Die Handwerker sind hier gleichsam der Religion nach verteilt; alle Maurer sind Christen, alle Perückenmacher sind Mohammedaner. In Baghdad wie auch in Khosrawa scheint es dagegen nicht einen einzigen christlichen Maurer zu geben.

Eine sehr merkwürdige, aber auch zugleich sehr weit verbreitete Krankheit in der Gegend ist die „Hapta“ oder Krankheit der Furcht. Unter dem Einflusse des Klimas oder der Ernährung ist das Nervensystem der Einwohner sehr empfindlich geworden. Eine Ohrfeige, die man z. B. einem Kinde, das sich dessen nicht versieht, von hinten her gibt, ruft sofort diese Krankheit hervor; auch die Männer sind ihr unterworfen, wenn auch lange nicht so häufig als die Frauen. Der Kranke wird von einer schrecklichen Furcht ergriffen, wird schwächer und geht buchstäblich „drauf“. Oft folgt der Tod darnach. Es scheint, daß zur rechten Zeit die Hapta geheilt werden kann, indem man unter gewissen Bedingungen einen neuen Furchtanfall hervorruft. Man nimmt zum Beispiel Werg, das man mit den größten Vorbereitungen vor den Augen des Kranken anzündet, und sehr langsam und feierlich bringt man ihm eine leichte Brandwunde damit bei. Dies ruft bei dem Kranken einen höchsten Grad der Furcht hervor, und die Reaktion ist oft heilsam.
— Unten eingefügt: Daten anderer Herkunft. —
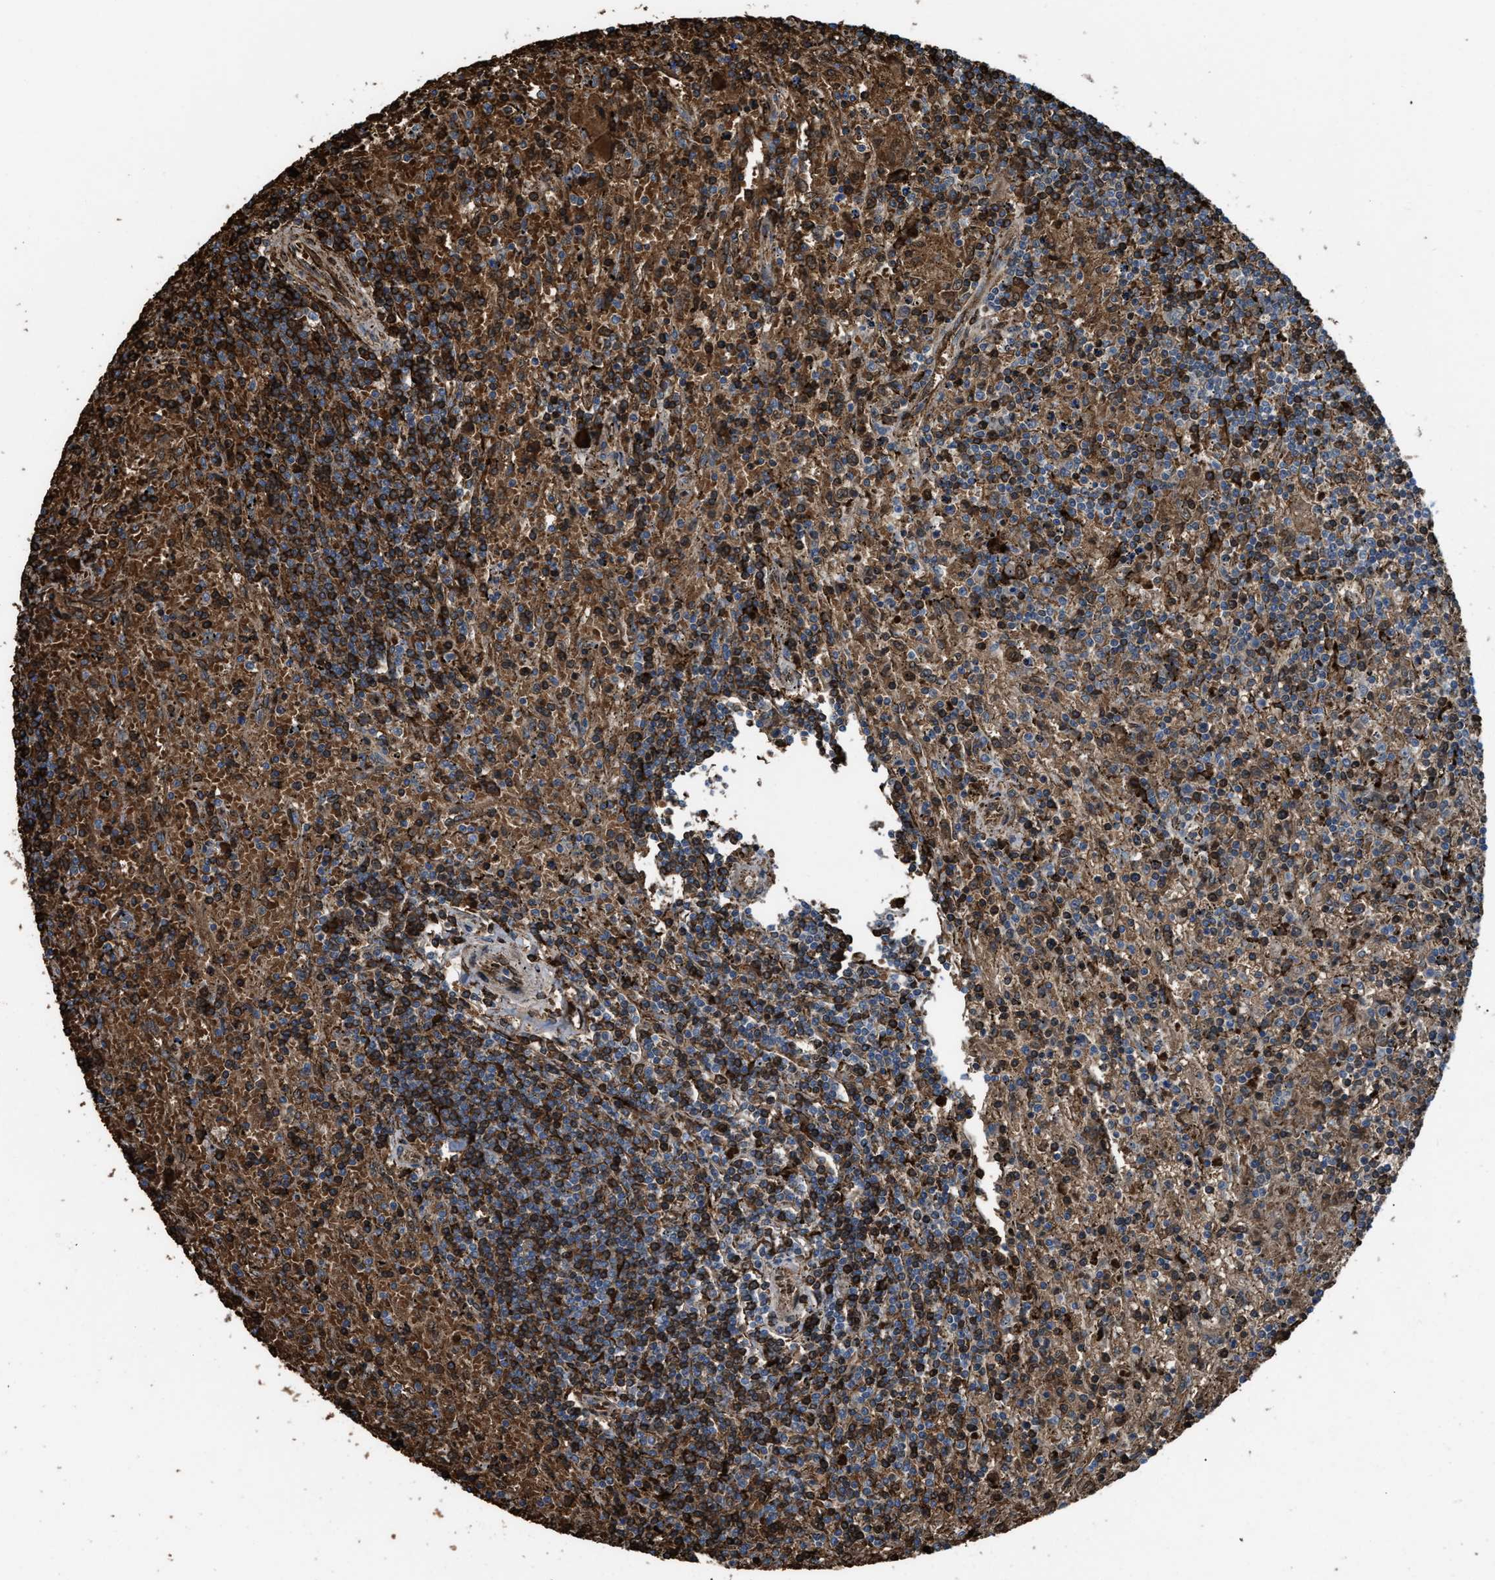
{"staining": {"intensity": "moderate", "quantity": "<25%", "location": "cytoplasmic/membranous"}, "tissue": "lymphoma", "cell_type": "Tumor cells", "image_type": "cancer", "snomed": [{"axis": "morphology", "description": "Malignant lymphoma, non-Hodgkin's type, Low grade"}, {"axis": "topography", "description": "Spleen"}], "caption": "Low-grade malignant lymphoma, non-Hodgkin's type stained for a protein shows moderate cytoplasmic/membranous positivity in tumor cells.", "gene": "SELENOM", "patient": {"sex": "male", "age": 76}}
Das Manna Mesopotamiens ist eines der berühmtesten Produkte des Landes; seine Dichtigkeit ist syrupartig und sein Geschmack süß. Man trifft es im Handel als grünliche Brotkuchen an.
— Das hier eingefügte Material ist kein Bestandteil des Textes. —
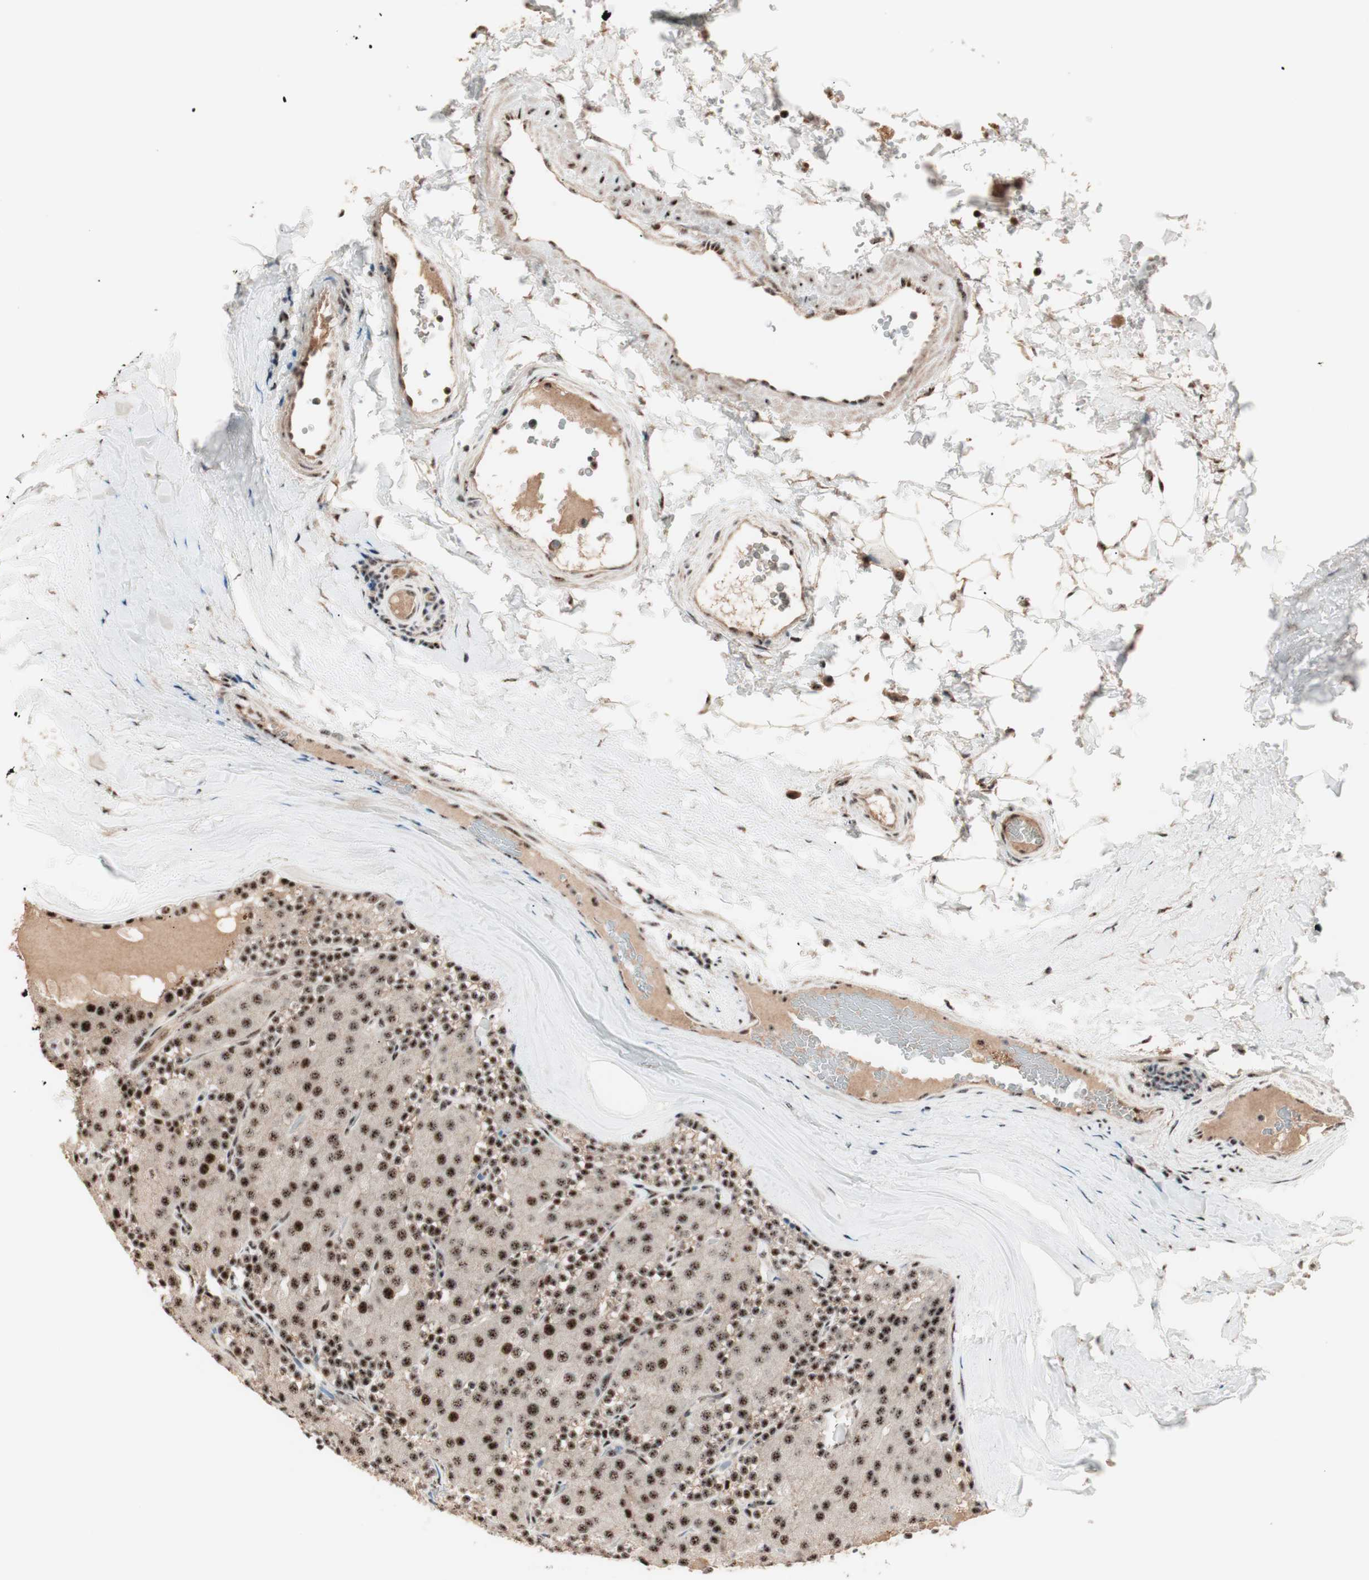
{"staining": {"intensity": "strong", "quantity": ">75%", "location": "nuclear"}, "tissue": "parathyroid gland", "cell_type": "Glandular cells", "image_type": "normal", "snomed": [{"axis": "morphology", "description": "Normal tissue, NOS"}, {"axis": "morphology", "description": "Adenoma, NOS"}, {"axis": "topography", "description": "Parathyroid gland"}], "caption": "Normal parathyroid gland was stained to show a protein in brown. There is high levels of strong nuclear expression in approximately >75% of glandular cells. (brown staining indicates protein expression, while blue staining denotes nuclei).", "gene": "NR5A2", "patient": {"sex": "female", "age": 86}}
Sein Ursprung hat zu den widersprechendsten Hypothesen Veranlassung gegeben. Was hier folgt, haben wir von sehr ernsthaften Leuten darüber vernommen.

Das Manna soll ein atmosphärischer Niederschlag, eine Art Tau, sein; es fällt auf die Blätter der Bäume, besonders in den Gebirgen. Reichlich fällt es im Juli in den kurdischen Bergen, seltener in Mosul. Man schreibt seine Bildung zum großen Teile der Wärme zu, die in dieser Jahreszeit Tag und Nacht herrscht.

Da das Manna beim Aufgehen der Sonne schmilzt, so muß es in großer Eile gesammelt werden. Beim Sammeln werden oft eine Menge Blätter mit abgerissen, die auch später mit dem Manna vermischt werden, woher auch die grünliche Farbe kommt. Das auf dem Felsen gesammelte Manna ist fast ganz weiß.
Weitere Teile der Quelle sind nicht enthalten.